[DATA RECORDS Boundary: Start]
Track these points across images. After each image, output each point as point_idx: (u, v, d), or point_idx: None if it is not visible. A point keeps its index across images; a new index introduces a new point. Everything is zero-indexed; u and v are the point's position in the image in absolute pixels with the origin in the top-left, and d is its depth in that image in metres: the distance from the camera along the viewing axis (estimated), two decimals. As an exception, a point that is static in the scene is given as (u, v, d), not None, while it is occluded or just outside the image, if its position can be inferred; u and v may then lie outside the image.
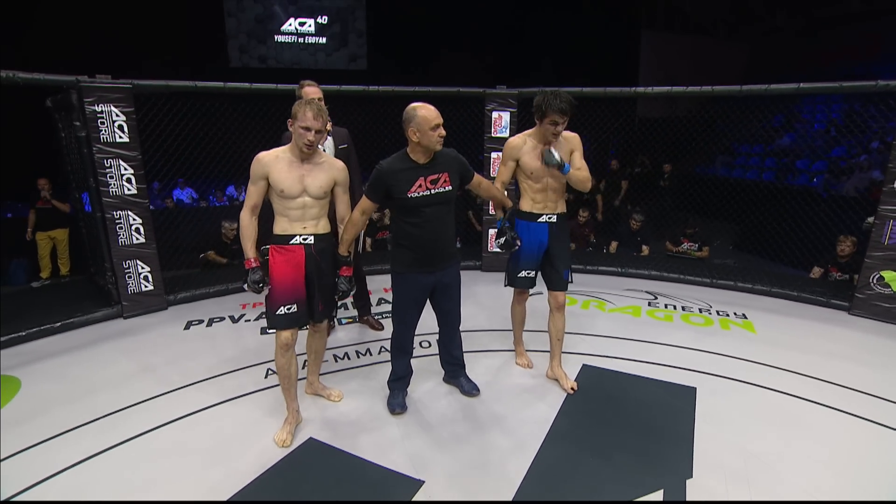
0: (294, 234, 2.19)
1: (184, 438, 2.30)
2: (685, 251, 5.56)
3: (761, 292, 4.17)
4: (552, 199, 2.63)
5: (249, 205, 2.18)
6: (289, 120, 2.14)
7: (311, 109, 2.06)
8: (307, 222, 2.20)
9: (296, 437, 2.30)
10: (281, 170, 2.12)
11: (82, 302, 3.87)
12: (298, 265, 2.20)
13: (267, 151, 2.17)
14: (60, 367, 3.02)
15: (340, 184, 2.27)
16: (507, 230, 2.55)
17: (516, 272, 2.71)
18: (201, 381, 2.80)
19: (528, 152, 2.54)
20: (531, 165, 2.55)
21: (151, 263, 3.74)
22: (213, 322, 3.64)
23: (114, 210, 3.52)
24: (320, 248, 2.24)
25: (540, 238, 2.64)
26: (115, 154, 3.45)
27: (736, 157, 10.64)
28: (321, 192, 2.19)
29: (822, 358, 3.08)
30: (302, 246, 2.20)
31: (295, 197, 2.15)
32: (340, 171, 2.26)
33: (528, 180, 2.60)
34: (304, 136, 2.07)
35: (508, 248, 2.58)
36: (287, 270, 2.19)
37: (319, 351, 2.58)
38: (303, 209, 2.18)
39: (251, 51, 11.08)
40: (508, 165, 2.60)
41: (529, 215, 2.64)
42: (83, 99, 3.31)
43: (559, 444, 2.27)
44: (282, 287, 2.18)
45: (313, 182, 2.16)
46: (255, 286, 2.16)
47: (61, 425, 2.39)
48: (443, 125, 2.18)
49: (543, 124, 2.45)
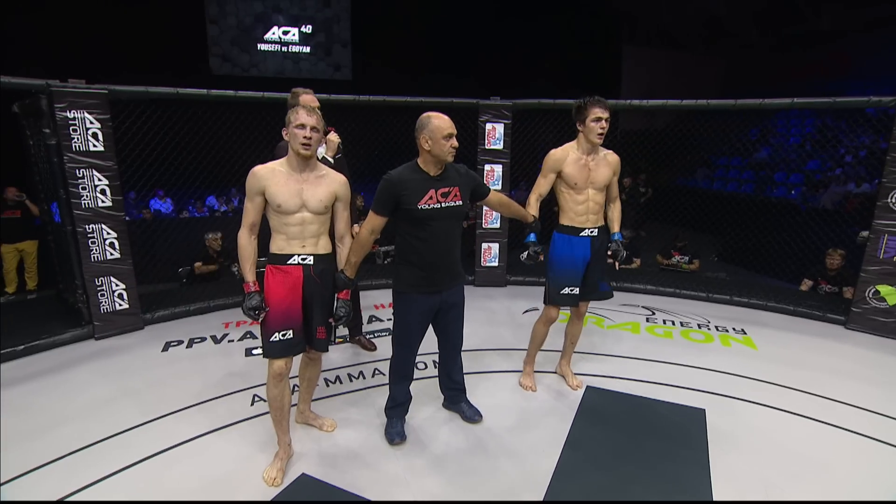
0: (292, 254, 2.02)
1: (162, 479, 2.08)
2: (676, 264, 5.55)
3: (757, 306, 4.15)
4: (594, 212, 2.57)
5: (247, 223, 2.02)
6: (283, 129, 2.00)
7: (304, 108, 1.96)
8: (306, 240, 2.03)
9: (287, 473, 2.11)
10: (278, 183, 1.97)
11: (49, 321, 3.58)
12: (295, 288, 2.03)
13: (263, 165, 2.01)
14: (22, 396, 2.74)
15: (342, 199, 2.12)
16: (531, 245, 2.50)
17: (559, 289, 2.60)
18: (181, 410, 2.58)
19: (572, 164, 2.49)
20: (575, 177, 2.49)
21: (126, 280, 3.50)
22: (193, 343, 3.41)
23: (86, 223, 3.28)
24: (320, 269, 2.07)
25: (583, 253, 2.58)
26: (87, 164, 3.22)
27: (715, 170, 10.85)
28: (321, 206, 2.03)
29: (824, 375, 3.04)
30: (300, 267, 2.03)
31: (293, 212, 1.99)
32: (342, 186, 2.10)
33: (571, 192, 2.53)
34: (299, 134, 1.93)
35: (532, 262, 2.53)
36: (283, 293, 2.01)
37: (313, 379, 2.39)
38: (301, 226, 2.01)
39: (234, 59, 10.83)
40: (549, 178, 2.54)
41: (571, 230, 2.57)
42: (54, 104, 3.08)
43: (573, 475, 2.14)
44: (276, 311, 2.00)
45: (313, 196, 2.00)
46: (253, 313, 1.98)
47: (19, 466, 2.14)
48: (456, 137, 2.07)
49: (586, 123, 2.41)
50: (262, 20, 10.88)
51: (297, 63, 11.33)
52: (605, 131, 2.42)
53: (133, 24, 8.77)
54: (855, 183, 7.98)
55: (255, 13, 10.79)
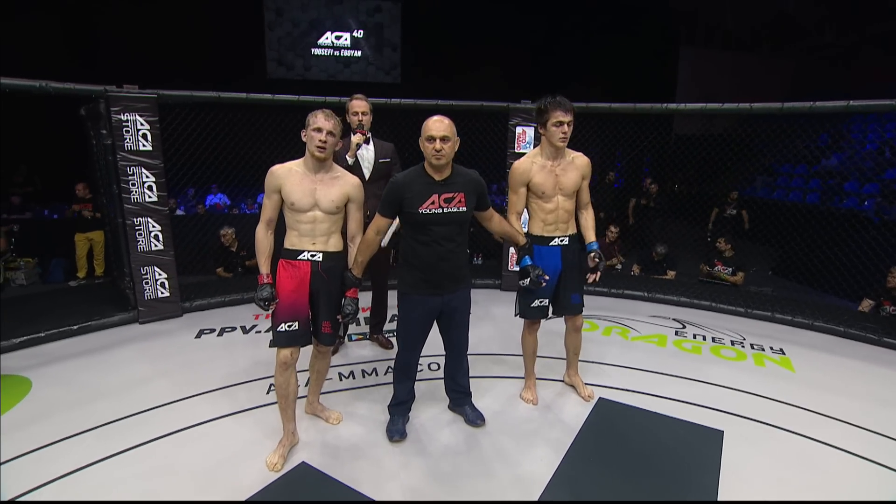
0: (302, 250, 2.13)
1: (175, 455, 2.24)
2: (717, 274, 5.25)
3: (802, 325, 3.85)
4: (563, 220, 2.48)
5: (265, 219, 2.15)
6: (301, 131, 2.11)
7: (322, 112, 2.06)
8: (317, 238, 2.14)
9: (289, 460, 2.20)
10: (293, 182, 2.08)
11: (103, 305, 3.94)
12: (303, 282, 2.13)
13: (281, 164, 2.13)
14: (72, 370, 3.04)
15: (354, 200, 2.20)
16: (531, 269, 2.38)
17: (528, 302, 2.54)
18: (203, 394, 2.75)
19: (538, 172, 2.41)
20: (543, 185, 2.40)
21: (168, 270, 3.77)
22: (224, 332, 3.63)
23: (134, 216, 3.58)
24: (328, 266, 2.16)
25: (553, 263, 2.49)
26: (137, 162, 3.52)
27: (777, 178, 10.13)
28: (333, 206, 2.12)
29: (871, 405, 2.77)
30: (308, 262, 2.14)
31: (305, 210, 2.10)
32: (355, 188, 2.19)
33: (539, 201, 2.45)
34: (315, 137, 2.03)
35: (535, 286, 2.41)
36: (291, 286, 2.12)
37: (322, 371, 2.48)
38: (313, 224, 2.12)
39: (288, 63, 11.37)
40: (520, 193, 2.45)
41: (541, 239, 2.48)
42: (110, 108, 3.40)
43: (566, 486, 2.09)
44: (284, 303, 2.12)
45: (325, 196, 2.10)
46: (263, 304, 2.10)
47: (61, 431, 2.38)
48: (442, 141, 2.03)
49: (548, 127, 2.33)
50: (316, 25, 11.34)
51: (348, 66, 11.71)
52: (567, 136, 2.33)
53: (198, 33, 9.45)
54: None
55: (310, 19, 11.27)
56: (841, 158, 9.55)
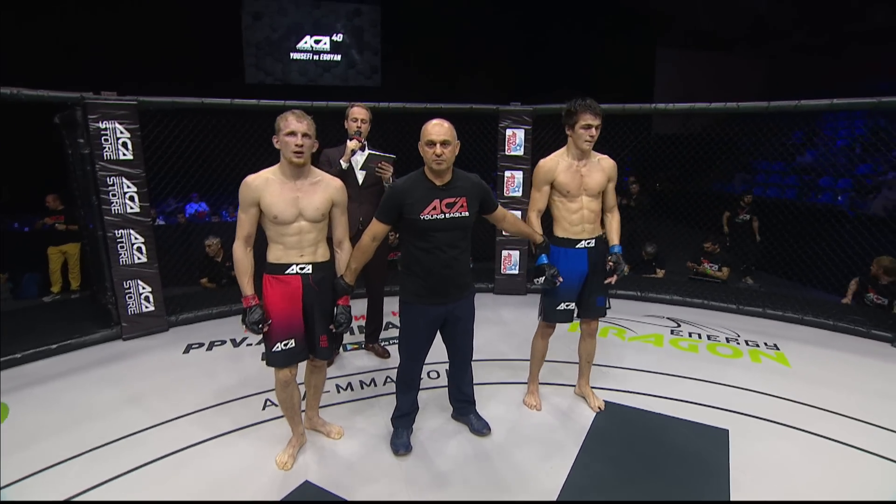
0: (290, 264, 2.00)
1: (171, 479, 2.13)
2: (704, 270, 5.32)
3: (793, 320, 3.91)
4: (590, 221, 2.43)
5: (242, 235, 1.98)
6: (273, 137, 1.95)
7: (292, 114, 1.92)
8: (305, 249, 2.01)
9: (291, 479, 2.12)
10: (273, 193, 1.93)
11: (83, 322, 3.76)
12: (295, 298, 2.02)
13: (255, 174, 1.97)
14: (53, 392, 2.89)
15: (338, 204, 2.09)
16: (546, 268, 2.34)
17: (554, 305, 2.47)
18: (196, 412, 2.64)
19: (564, 171, 2.37)
20: (568, 185, 2.36)
21: (153, 283, 3.63)
22: (213, 346, 3.50)
23: (115, 228, 3.43)
24: (319, 277, 2.06)
25: (580, 266, 2.44)
26: (118, 171, 3.37)
27: (755, 174, 10.36)
28: (318, 214, 2.00)
29: (866, 397, 2.81)
30: (299, 276, 2.02)
31: (290, 222, 1.96)
32: (338, 191, 2.08)
33: (564, 201, 2.41)
34: (291, 142, 1.89)
35: (550, 286, 2.37)
36: (282, 304, 2.01)
37: (319, 386, 2.39)
38: (299, 235, 1.99)
39: (267, 68, 11.17)
40: (543, 191, 2.40)
41: (566, 241, 2.43)
42: (87, 115, 3.25)
43: (579, 495, 2.05)
44: (278, 322, 2.00)
45: (309, 204, 1.98)
46: (255, 327, 1.97)
47: (44, 460, 2.24)
48: (442, 145, 1.98)
49: (575, 129, 2.29)
50: (295, 30, 11.18)
51: (328, 71, 11.57)
52: (594, 139, 2.31)
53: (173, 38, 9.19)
54: (912, 187, 7.44)
55: (288, 23, 11.10)
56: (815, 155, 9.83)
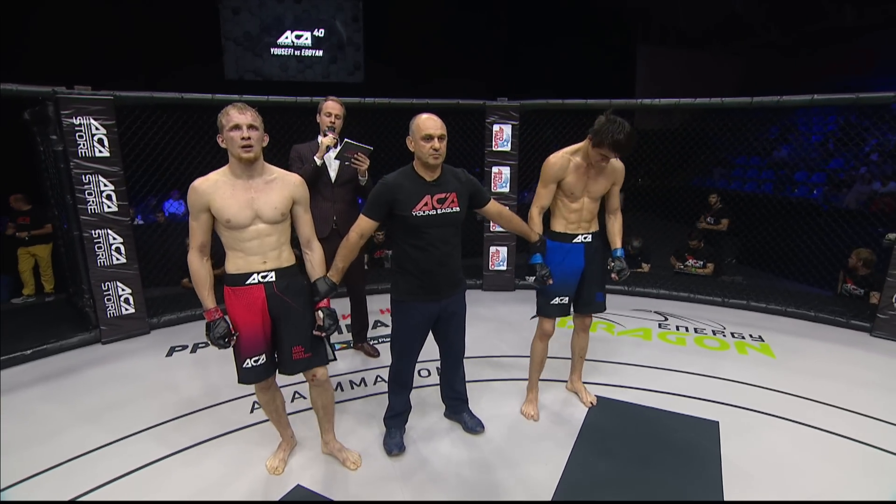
0: (250, 272, 1.84)
1: (159, 486, 2.06)
2: (689, 268, 5.40)
3: (776, 312, 3.99)
4: (587, 219, 2.42)
5: (195, 245, 1.83)
6: (218, 136, 1.79)
7: (233, 107, 1.75)
8: (267, 255, 1.85)
9: (282, 484, 2.07)
10: (224, 196, 1.77)
11: (59, 325, 3.62)
12: (258, 309, 1.86)
13: (203, 177, 1.81)
14: (27, 401, 2.76)
15: (300, 202, 1.92)
16: (538, 268, 2.30)
17: (549, 299, 2.44)
18: (181, 417, 2.56)
19: (573, 172, 2.33)
20: (574, 186, 2.34)
21: (133, 285, 3.51)
22: (197, 348, 3.40)
23: (92, 229, 3.30)
24: (284, 284, 1.89)
25: (576, 261, 2.43)
26: (94, 169, 3.24)
27: (733, 169, 10.58)
28: (277, 214, 1.83)
29: (848, 386, 2.89)
30: (261, 286, 1.85)
31: (246, 226, 1.79)
32: (298, 187, 1.91)
33: (565, 200, 2.39)
34: (236, 137, 1.72)
35: (540, 285, 2.35)
36: (246, 317, 1.85)
37: (328, 406, 2.14)
38: (258, 239, 1.83)
39: (247, 63, 10.94)
40: (550, 188, 2.36)
41: (564, 236, 2.42)
42: (60, 111, 3.11)
43: (575, 490, 2.05)
44: (245, 337, 1.85)
45: (266, 203, 1.81)
46: (222, 341, 1.81)
47: (21, 471, 2.14)
48: (440, 139, 1.96)
49: (594, 150, 2.24)
50: (275, 25, 10.97)
51: (310, 67, 11.38)
52: (606, 167, 2.32)
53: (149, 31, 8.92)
54: (881, 182, 7.69)
55: (268, 18, 10.89)
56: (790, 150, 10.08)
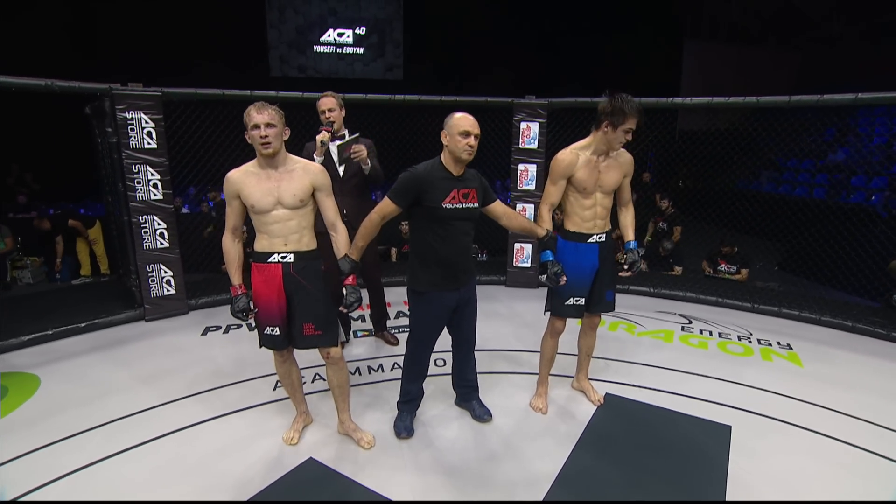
0: (272, 252, 2.06)
1: (184, 451, 2.25)
2: (721, 273, 5.22)
3: (809, 320, 3.82)
4: (601, 217, 2.40)
5: (229, 227, 2.10)
6: (245, 133, 2.01)
7: (253, 107, 1.95)
8: (288, 238, 2.06)
9: (296, 455, 2.22)
10: (251, 184, 2.01)
11: (110, 303, 3.96)
12: (275, 286, 2.08)
13: (236, 168, 2.06)
14: (80, 367, 3.06)
15: (321, 188, 2.10)
16: (550, 266, 2.30)
17: (563, 299, 2.44)
18: (210, 391, 2.77)
19: (582, 167, 2.31)
20: (585, 182, 2.31)
21: (174, 268, 3.79)
22: (230, 329, 3.64)
23: (140, 214, 3.59)
24: (301, 267, 2.08)
25: (591, 261, 2.42)
26: (142, 160, 3.52)
27: (783, 173, 10.05)
28: (297, 200, 2.03)
29: (881, 400, 2.75)
30: (279, 265, 2.07)
31: (268, 210, 2.02)
32: (319, 174, 2.09)
33: (577, 196, 2.36)
34: (256, 136, 1.95)
35: (553, 284, 2.34)
36: (266, 291, 2.09)
37: (343, 385, 2.28)
38: (280, 223, 2.04)
39: (291, 61, 11.36)
40: (559, 185, 2.34)
41: (578, 236, 2.40)
42: (115, 106, 3.40)
43: (573, 483, 2.08)
44: (262, 308, 2.11)
45: (286, 191, 2.02)
46: (241, 315, 2.07)
47: (70, 428, 2.40)
48: (475, 137, 2.06)
49: (617, 131, 2.20)
50: (319, 23, 11.32)
51: (350, 64, 11.68)
52: (629, 140, 2.27)
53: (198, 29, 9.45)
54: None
55: (312, 16, 11.25)
56: (848, 152, 9.46)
[DATA RECORDS Boundary: End]
§ **PROBLEM REQUIREMENTS**: Above this instruction are the records; retype exactly the lines from the one containing "37: (319, 351, 2.58)" up to and including the one containing "48: (443, 125, 2.18)".

§ **ANSWER TO THIS EXERCISE**:
37: (319, 351, 2.58)
38: (303, 209, 2.18)
39: (251, 51, 11.08)
40: (508, 165, 2.60)
41: (529, 215, 2.64)
42: (83, 99, 3.31)
43: (559, 444, 2.27)
44: (282, 287, 2.18)
45: (313, 182, 2.16)
46: (255, 286, 2.16)
47: (61, 425, 2.39)
48: (443, 125, 2.18)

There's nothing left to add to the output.